DOCUMENT EXCERPT -
········
No prophets’ voices
Walking through Dublin in search of street art,(not graffiti or tags, but genuine art), thoughts arose of what life might have been like as an investigative journalists – altogether more precarious, but altogether more exciting.
In teenage years there was an awareness of something called the ‘underground’ press; perhaps the ‘Oz’ trial had somehow entered the consciousness, perhaps the awareness came from news stories and thrillers describing the underground publications of dissidents in countries within the old Communist bloc.
Attending the Glastonbury Festival in 1979, copies of the ‘International Times‘ were on sale. It was warning of the implications of a Reagan-Thatcher alliance, but Reagan was not even a candidate for the presidency at that point and the omens could easily be ignored. It would be September the following year before a second copy of that underground paper was encountered, Ronald Reagan had still to be elected and the newspaper seemed not to have the credibility that a teenager would have expected.
········
CHALLENGE -
Copy the part of the post on the underground press starting with "In teenage years" and going on through "would have expected.", word for word.

AVAILABLE DATA -
········
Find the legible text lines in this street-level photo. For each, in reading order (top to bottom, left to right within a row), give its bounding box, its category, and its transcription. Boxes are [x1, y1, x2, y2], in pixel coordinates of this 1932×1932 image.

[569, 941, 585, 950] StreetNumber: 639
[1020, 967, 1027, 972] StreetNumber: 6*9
········
FINAL RESULT -
In teenage years there was an awareness of something called the ‘underground’ press; perhaps the ‘Oz’ trial had somehow entered the consciousness, perhaps the awareness came from news stories and thrillers describing the underground publications of dissidents in countries within the old Communist bloc.
Attending the Glastonbury Festival in 1979, copies of the ‘International Times‘ were on sale. It was warning of the implications of a Reagan-Thatcher alliance, but Reagan was not even a candidate for the presidency at that point and the omens could easily be ignored. It would be September the following year before a second copy of that underground paper was encountered, Ronald Reagan had still to be elected and the newspaper seemed not to have the credibility that a teenager would have expected.